__How to complete this task__: Switch "(205, 82)" to "(205, 84)" in everything from the line containing "101: (109, 190)" down to the line containing "130: (179, 139)", and reproduce only those lines with all else unchanged.

[Opening Material for this task section]

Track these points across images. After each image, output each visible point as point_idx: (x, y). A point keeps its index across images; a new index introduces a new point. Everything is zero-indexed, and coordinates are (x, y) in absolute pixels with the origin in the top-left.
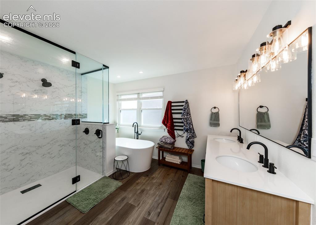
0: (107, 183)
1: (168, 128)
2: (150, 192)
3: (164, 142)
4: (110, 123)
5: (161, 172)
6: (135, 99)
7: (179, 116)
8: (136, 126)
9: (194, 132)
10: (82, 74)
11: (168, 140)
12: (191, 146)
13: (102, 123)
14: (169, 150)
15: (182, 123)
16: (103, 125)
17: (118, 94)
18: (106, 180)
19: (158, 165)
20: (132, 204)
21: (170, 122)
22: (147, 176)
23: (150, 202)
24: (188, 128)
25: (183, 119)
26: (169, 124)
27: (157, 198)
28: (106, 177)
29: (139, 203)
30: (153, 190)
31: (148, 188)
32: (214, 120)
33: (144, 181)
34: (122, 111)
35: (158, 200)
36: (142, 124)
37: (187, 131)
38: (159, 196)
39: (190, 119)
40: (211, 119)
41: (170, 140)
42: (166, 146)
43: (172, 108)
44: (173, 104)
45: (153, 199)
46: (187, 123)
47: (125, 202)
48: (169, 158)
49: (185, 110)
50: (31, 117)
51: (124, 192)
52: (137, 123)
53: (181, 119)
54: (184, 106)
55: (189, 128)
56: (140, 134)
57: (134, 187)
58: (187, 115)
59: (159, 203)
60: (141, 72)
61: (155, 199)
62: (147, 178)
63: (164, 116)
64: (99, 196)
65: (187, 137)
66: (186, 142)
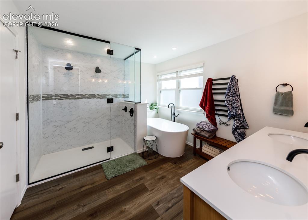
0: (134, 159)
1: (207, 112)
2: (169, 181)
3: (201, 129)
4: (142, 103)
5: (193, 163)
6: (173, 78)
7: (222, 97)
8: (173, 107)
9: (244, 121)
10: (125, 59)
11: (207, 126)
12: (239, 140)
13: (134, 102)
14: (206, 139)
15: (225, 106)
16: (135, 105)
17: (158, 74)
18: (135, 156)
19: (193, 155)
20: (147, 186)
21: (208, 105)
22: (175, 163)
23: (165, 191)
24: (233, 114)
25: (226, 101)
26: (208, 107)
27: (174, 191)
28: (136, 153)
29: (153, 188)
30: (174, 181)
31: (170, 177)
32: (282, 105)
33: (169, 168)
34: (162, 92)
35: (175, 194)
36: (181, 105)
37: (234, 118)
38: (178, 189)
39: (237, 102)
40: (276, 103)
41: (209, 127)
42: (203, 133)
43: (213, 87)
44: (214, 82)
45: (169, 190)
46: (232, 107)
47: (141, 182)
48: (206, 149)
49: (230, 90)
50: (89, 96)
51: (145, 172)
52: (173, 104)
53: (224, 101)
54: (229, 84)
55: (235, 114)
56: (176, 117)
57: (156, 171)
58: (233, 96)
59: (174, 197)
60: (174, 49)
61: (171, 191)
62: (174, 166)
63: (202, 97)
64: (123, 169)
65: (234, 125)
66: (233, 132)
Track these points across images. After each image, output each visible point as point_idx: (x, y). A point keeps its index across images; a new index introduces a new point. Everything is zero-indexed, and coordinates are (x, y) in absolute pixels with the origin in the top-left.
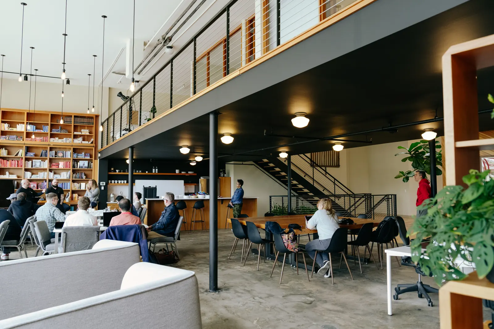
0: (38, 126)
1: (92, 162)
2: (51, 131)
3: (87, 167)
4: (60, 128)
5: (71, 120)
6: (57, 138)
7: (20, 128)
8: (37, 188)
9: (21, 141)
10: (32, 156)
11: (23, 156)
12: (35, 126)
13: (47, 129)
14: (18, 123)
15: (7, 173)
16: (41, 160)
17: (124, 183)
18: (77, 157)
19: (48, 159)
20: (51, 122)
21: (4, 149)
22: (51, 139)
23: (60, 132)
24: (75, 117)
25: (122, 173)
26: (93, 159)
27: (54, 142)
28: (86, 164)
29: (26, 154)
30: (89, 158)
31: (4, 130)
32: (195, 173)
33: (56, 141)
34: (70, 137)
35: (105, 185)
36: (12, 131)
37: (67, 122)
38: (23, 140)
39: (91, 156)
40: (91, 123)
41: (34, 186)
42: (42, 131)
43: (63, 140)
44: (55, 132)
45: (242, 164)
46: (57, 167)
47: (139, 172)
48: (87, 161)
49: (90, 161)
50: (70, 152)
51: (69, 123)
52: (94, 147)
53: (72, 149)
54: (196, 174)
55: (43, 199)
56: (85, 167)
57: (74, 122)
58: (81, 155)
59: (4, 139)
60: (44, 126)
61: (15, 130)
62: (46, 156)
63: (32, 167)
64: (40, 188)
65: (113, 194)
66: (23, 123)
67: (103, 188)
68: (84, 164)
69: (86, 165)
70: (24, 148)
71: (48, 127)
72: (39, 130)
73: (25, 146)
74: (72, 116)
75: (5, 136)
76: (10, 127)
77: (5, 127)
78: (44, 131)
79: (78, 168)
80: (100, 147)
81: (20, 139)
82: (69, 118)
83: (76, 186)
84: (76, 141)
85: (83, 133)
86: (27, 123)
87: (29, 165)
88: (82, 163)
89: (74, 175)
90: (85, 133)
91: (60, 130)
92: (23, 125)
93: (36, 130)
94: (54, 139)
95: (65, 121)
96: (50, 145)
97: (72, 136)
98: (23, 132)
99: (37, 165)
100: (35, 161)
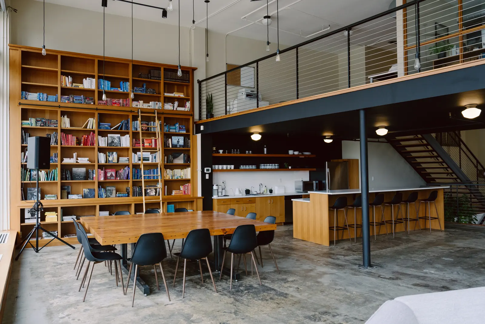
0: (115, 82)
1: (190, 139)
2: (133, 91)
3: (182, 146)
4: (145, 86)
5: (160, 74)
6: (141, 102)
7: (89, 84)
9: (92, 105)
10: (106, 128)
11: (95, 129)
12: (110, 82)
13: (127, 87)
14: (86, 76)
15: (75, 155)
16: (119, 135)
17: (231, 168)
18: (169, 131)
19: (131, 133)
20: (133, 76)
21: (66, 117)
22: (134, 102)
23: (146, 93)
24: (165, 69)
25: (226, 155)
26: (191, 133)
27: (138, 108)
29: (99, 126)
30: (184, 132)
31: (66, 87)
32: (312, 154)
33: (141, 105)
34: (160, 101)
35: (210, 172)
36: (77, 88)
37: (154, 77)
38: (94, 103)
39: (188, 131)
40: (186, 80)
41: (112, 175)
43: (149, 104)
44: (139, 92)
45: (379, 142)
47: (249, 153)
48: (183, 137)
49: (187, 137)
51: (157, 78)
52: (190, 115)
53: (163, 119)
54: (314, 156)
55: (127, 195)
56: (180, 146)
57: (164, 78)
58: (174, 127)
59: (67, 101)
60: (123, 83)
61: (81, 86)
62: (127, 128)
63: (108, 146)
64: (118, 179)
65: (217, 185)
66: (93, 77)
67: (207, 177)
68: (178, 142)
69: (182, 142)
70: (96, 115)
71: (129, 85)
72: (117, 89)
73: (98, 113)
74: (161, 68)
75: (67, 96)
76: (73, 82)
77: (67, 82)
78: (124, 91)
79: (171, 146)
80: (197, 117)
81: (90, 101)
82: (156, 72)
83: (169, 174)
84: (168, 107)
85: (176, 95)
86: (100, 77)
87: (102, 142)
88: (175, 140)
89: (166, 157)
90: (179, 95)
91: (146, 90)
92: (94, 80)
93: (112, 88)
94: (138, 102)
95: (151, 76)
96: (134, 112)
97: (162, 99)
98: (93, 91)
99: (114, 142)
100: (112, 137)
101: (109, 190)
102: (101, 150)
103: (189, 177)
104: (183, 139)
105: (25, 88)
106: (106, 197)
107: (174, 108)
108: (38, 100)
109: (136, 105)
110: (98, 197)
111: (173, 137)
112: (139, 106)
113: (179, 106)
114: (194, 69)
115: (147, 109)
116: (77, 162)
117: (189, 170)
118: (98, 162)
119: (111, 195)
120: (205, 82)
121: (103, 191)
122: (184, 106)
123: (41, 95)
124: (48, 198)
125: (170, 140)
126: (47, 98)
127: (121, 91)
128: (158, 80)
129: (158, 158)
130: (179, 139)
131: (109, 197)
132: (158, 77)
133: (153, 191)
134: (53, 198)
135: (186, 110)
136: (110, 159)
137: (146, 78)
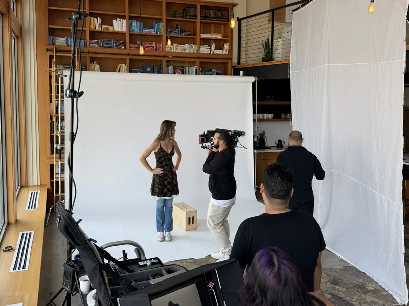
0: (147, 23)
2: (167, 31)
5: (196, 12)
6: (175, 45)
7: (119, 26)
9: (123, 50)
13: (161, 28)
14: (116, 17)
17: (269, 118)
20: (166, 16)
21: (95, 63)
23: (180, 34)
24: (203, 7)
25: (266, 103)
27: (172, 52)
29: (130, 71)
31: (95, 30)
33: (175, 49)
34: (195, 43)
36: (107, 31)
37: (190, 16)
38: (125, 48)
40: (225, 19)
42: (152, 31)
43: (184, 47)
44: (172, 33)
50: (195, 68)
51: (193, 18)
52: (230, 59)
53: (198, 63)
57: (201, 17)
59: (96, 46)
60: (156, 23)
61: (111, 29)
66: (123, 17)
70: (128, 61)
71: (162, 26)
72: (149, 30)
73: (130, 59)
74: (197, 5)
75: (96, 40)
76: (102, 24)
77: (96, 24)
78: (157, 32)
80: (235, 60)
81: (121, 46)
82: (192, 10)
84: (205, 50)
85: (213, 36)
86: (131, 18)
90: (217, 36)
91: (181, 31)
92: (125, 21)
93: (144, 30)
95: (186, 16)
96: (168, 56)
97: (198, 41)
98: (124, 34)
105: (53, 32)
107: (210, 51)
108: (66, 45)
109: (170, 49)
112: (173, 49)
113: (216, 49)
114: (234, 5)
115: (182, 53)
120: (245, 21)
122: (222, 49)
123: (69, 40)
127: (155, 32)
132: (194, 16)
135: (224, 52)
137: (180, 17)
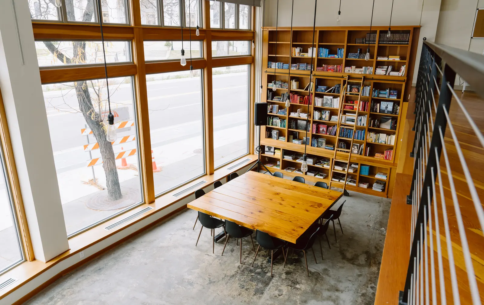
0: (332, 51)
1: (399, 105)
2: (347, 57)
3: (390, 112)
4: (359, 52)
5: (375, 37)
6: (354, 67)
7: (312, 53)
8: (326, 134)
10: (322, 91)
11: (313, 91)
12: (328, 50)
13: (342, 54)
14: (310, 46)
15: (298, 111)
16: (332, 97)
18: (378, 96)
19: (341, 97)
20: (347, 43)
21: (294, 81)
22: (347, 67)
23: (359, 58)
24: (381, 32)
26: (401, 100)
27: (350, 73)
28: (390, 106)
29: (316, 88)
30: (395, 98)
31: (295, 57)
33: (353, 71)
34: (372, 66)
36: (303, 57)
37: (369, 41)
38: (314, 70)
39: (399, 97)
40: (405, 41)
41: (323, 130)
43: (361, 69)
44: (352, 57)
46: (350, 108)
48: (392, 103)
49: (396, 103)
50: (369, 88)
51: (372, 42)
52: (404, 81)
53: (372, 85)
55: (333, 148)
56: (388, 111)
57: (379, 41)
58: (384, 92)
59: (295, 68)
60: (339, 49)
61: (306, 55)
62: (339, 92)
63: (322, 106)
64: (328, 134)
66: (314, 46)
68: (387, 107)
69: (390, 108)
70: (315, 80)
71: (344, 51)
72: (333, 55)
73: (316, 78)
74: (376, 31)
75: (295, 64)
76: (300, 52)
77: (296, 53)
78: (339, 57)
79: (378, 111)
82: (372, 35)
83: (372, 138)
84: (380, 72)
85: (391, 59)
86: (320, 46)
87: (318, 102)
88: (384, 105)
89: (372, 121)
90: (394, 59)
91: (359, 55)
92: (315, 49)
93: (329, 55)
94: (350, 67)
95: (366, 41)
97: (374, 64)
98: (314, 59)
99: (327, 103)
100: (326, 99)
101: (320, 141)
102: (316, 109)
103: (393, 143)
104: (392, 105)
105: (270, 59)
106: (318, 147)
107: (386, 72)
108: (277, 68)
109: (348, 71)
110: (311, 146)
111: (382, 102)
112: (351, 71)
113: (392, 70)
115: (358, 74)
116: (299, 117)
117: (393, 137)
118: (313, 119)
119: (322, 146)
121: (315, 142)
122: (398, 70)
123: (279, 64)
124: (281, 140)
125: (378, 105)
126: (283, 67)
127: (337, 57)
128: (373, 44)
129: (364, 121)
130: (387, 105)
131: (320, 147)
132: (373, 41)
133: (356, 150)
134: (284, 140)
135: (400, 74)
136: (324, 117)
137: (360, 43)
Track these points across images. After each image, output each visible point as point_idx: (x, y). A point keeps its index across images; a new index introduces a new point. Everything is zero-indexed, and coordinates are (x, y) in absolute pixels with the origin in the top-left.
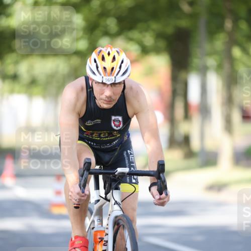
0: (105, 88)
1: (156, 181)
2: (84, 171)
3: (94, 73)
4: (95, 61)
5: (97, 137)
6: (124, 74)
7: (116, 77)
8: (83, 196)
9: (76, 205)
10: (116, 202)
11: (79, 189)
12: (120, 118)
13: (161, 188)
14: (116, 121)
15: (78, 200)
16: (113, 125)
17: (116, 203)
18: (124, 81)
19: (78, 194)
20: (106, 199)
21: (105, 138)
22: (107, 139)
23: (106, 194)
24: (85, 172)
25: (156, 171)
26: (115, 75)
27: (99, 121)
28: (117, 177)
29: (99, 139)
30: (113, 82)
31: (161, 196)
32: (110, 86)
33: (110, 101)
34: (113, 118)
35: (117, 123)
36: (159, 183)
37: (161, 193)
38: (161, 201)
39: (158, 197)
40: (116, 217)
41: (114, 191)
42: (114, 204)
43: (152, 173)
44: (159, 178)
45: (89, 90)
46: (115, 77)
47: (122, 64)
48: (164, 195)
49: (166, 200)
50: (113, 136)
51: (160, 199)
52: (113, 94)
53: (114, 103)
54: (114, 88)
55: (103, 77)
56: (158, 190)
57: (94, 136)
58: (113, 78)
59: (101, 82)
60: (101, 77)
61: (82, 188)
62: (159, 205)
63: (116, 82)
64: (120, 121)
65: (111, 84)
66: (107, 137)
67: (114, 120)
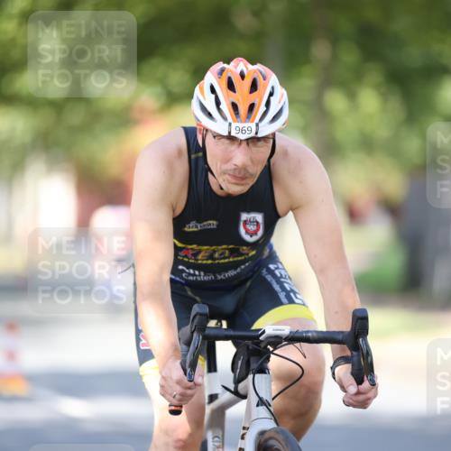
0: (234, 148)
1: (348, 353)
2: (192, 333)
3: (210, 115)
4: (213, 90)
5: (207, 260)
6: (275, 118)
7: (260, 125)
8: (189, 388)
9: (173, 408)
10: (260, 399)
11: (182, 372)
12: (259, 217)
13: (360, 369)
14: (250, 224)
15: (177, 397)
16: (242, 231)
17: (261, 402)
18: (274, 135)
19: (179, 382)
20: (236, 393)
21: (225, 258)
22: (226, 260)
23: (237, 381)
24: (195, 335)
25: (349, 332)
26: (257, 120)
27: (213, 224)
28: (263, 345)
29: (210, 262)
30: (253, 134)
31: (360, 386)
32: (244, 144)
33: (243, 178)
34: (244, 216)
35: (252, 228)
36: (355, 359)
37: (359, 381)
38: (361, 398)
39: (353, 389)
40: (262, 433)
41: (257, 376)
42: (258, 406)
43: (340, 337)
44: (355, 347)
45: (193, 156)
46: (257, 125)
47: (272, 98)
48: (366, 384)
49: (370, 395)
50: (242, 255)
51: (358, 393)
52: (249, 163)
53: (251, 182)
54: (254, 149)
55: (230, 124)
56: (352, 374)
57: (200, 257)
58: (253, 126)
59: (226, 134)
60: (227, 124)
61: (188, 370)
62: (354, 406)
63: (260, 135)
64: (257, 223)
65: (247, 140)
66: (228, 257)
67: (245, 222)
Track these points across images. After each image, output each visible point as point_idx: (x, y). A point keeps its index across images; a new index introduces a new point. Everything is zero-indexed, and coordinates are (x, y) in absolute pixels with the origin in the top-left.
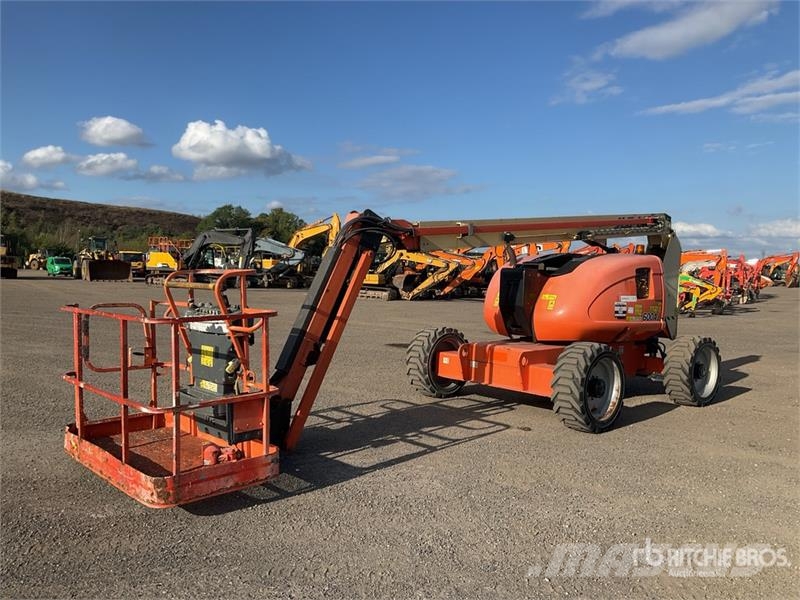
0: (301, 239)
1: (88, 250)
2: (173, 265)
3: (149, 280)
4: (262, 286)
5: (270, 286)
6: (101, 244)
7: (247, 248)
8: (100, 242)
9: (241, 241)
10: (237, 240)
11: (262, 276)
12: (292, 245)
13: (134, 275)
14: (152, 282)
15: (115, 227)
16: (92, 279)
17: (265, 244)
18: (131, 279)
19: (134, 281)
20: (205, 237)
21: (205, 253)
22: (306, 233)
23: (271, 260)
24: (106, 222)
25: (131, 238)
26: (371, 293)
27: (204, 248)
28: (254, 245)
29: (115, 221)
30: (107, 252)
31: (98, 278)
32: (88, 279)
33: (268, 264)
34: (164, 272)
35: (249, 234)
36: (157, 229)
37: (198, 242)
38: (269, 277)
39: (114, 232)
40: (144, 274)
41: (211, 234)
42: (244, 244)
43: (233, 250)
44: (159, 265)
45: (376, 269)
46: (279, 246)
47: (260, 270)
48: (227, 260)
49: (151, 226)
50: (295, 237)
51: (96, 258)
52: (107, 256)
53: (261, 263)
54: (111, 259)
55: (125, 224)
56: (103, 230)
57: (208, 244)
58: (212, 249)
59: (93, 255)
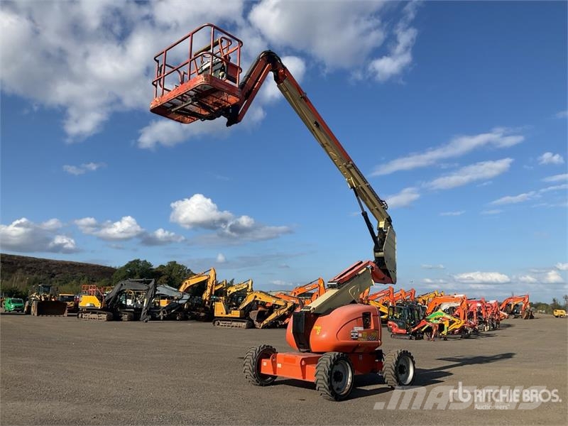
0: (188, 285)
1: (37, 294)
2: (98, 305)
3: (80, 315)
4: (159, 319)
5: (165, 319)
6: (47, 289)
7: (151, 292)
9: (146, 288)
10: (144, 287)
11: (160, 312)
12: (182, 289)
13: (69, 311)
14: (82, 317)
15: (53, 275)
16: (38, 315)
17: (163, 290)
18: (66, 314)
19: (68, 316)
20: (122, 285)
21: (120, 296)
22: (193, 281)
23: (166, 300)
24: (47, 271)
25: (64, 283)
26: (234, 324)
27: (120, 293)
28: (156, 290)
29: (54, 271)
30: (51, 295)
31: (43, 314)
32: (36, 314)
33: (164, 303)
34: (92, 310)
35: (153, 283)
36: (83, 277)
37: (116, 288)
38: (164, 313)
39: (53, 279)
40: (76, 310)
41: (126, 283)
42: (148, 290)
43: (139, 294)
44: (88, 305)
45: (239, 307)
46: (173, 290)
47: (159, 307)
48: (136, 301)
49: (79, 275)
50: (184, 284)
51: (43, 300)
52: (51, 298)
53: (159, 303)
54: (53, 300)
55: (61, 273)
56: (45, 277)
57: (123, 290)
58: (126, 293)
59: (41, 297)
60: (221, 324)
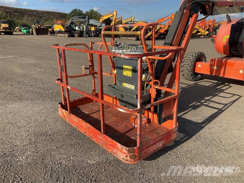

[Closing Material for this task section]

__Written answer__:
101: (109, 190)
102: (101, 150)
103: (189, 177)
104: (183, 139)
105: (25, 88)
106: (106, 197)
107: (174, 108)
108: (38, 100)
109: (136, 105)
110: (98, 197)
111: (173, 137)
112: (139, 106)
113: (179, 106)
114: (194, 69)
115: (147, 109)
116: (77, 162)
117: (189, 170)
118: (98, 162)
119: (111, 195)
120: (205, 84)
121: (103, 191)
122: (184, 106)
123: (41, 95)
124: (48, 198)
125: (170, 140)
126: (47, 98)
127: (121, 91)
128: (158, 80)
129: (158, 158)
130: (179, 139)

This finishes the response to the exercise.